Lately, rather than pursue development projects, you find leaders in the villages asking people what they think about this or that project.

The government, through the originating ministries and State departments, undertakes public participation through stakeholder engagement in developing the policy paper. The process then moves to law making where the pieces of legislation are submitted to Parliament.

Here Parliament again is mandated, and obligated to undertake public participation. Thereafter, the piece of legislation is debated and passed. Where there are statutory instruments needed, again it calls for public participation, and if there is a need for subsidiary legislation the process has to also undergo public participation.

As part of the need for accelerated development, a recent audit of the State Department for Parliamentary Affairs under my Office of the Prime Cabinet Secretary identified over 1,000 pieces of legislation or amendment under the Government Legislative Agenda (GLA) to align laws.

GLA was tasked to effect a robust reform agenda and we have scoped that each ministry brings or designs its priorities in terms of the legislative agenda.
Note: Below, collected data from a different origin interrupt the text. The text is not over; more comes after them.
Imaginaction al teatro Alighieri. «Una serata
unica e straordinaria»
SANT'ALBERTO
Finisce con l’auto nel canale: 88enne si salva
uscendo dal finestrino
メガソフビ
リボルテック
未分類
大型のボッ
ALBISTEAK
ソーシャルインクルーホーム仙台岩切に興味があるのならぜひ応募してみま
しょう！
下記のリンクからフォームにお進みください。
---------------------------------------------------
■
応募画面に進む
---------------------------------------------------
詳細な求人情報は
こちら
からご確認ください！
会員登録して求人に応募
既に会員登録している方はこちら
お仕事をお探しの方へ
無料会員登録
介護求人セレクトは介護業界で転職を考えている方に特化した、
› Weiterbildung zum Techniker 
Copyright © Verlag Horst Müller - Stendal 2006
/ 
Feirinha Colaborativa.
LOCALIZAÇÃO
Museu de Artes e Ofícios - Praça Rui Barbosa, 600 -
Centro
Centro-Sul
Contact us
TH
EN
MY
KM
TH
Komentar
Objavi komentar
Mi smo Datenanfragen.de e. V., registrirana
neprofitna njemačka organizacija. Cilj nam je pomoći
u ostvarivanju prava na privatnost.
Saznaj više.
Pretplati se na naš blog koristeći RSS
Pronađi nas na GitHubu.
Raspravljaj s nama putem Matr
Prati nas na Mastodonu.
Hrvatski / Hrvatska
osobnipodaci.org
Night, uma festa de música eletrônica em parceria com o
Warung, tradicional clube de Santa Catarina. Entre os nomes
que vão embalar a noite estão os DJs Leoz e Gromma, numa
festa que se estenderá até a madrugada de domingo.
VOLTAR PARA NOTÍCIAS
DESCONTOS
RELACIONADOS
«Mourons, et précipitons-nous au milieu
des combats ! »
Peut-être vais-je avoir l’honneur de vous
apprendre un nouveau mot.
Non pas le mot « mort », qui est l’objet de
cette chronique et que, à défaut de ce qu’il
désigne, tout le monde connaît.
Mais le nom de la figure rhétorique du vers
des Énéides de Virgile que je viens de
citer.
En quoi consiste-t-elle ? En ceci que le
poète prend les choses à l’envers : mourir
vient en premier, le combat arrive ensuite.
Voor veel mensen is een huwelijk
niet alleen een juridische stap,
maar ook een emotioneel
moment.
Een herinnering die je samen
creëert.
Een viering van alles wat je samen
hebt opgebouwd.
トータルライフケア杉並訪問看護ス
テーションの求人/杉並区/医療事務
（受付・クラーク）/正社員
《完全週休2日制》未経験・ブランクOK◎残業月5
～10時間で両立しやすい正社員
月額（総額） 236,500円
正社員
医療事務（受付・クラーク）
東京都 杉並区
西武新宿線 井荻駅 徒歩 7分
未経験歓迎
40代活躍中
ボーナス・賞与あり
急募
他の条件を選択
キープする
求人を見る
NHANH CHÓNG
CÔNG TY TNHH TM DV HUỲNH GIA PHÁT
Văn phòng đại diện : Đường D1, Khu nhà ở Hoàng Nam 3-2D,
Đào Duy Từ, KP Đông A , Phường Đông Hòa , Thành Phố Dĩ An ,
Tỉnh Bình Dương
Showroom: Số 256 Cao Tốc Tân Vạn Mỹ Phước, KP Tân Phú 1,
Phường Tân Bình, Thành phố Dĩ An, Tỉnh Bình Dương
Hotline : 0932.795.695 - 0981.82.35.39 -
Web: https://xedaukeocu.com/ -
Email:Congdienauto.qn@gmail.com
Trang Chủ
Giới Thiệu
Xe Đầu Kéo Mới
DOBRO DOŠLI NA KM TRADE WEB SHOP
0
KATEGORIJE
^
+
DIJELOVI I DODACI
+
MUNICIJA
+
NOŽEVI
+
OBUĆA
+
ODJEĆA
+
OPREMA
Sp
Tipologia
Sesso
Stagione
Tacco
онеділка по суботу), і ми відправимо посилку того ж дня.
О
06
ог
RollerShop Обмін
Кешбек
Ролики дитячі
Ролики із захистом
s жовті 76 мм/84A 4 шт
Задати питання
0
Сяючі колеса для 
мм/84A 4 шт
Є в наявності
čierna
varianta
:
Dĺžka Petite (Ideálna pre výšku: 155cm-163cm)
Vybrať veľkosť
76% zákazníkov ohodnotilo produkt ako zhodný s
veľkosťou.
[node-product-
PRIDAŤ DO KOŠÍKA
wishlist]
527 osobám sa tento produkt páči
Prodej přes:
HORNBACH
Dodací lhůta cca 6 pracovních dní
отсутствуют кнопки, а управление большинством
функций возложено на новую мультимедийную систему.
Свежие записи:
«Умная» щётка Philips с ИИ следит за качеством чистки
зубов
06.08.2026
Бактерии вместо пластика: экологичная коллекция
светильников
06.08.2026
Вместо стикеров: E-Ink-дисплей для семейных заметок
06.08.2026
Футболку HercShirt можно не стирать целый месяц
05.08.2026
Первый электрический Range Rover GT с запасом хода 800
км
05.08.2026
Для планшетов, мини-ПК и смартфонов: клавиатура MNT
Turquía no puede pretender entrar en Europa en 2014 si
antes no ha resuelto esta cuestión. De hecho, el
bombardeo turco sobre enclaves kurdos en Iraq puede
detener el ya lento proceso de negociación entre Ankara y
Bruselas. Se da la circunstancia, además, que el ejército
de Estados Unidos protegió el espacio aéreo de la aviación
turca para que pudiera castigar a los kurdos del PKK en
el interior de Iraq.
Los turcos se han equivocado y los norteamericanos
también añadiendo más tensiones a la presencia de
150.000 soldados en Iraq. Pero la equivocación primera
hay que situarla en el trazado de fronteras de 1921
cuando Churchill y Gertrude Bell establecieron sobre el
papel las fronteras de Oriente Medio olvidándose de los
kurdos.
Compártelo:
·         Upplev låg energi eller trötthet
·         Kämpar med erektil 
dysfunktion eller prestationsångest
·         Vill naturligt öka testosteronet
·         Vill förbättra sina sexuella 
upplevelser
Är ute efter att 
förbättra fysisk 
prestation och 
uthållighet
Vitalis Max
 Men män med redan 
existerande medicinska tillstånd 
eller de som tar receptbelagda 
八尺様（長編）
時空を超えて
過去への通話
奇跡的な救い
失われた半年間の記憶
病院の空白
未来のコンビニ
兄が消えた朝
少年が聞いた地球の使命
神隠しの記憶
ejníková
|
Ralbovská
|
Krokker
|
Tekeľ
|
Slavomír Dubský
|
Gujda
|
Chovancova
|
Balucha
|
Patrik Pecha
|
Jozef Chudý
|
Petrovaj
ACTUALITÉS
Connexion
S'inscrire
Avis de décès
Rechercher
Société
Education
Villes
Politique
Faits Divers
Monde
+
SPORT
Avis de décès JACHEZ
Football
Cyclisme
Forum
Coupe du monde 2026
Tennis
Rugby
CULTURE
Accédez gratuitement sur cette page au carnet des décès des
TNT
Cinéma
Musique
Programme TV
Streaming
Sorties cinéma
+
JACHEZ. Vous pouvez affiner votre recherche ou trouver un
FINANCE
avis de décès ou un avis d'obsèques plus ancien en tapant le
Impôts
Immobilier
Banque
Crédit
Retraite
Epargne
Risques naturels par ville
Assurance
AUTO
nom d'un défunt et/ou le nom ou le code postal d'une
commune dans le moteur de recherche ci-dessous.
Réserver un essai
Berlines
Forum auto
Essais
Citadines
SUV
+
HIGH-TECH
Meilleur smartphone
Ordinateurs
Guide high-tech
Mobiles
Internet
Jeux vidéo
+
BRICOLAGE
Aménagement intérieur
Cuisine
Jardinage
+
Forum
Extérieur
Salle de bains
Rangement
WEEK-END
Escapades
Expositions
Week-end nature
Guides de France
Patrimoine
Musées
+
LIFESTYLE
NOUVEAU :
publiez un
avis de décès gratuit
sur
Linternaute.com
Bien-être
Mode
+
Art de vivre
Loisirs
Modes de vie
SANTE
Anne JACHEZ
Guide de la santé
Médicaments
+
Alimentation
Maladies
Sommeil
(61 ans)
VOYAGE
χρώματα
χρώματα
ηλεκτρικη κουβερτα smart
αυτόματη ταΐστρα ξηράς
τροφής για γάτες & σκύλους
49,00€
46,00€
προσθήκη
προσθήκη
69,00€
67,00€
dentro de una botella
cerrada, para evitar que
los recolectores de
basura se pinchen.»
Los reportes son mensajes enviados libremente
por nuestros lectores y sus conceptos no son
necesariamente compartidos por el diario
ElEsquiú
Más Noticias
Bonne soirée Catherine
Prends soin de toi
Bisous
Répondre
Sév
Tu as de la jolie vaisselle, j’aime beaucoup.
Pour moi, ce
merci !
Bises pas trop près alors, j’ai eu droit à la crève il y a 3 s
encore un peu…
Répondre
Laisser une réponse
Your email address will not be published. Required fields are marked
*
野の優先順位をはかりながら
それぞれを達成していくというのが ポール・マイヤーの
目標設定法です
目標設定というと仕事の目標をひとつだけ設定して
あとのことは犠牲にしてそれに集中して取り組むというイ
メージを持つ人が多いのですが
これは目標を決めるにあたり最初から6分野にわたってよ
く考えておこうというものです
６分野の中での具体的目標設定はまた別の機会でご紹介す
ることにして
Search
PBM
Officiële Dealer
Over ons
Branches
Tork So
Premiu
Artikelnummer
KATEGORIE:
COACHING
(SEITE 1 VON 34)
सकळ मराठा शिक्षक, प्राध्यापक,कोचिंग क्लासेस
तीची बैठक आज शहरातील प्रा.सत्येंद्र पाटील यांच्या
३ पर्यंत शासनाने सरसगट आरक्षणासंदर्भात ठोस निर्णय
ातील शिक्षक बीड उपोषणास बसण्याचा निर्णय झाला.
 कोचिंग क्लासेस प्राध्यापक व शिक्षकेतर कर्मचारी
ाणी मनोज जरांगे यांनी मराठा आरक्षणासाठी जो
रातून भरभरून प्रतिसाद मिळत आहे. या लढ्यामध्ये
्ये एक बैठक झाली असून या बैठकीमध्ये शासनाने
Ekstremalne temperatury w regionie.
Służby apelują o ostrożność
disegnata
So far, we have a record of all the legislation that requires either an amendment or a fresh overhaul of the legislation.

From the feedback after engaging the ministries to tabulate the cost-effectiveness of reviewing one legislation in relation to the public participation exercise, the least costly was an estimated Sh10 million. Others depending on the complexity quoted between Sh50 million and Sh100 million.

Democracy is expensive. But the question is, if public participation costs at least Sh10 billion, how do you choose between public participation and supplying drugs to hospitals, building a bridge, or supplying farmers with inputs? Billions of shillings are spent by ministries, the National Assembly, Senate, and County Assembly in this process. Some of these money could have gone into buying drugs, bursaries for needy students, building roads and water provision.

This is a big debate that we must have as a country. We need to identify a cheaper way for citizens' engagement.

I request that Auditor General Nancy Gathungu to do an audit of the billions of shillings that have been used in public participation. This could perhaps form a good basis for the review the handling public participation.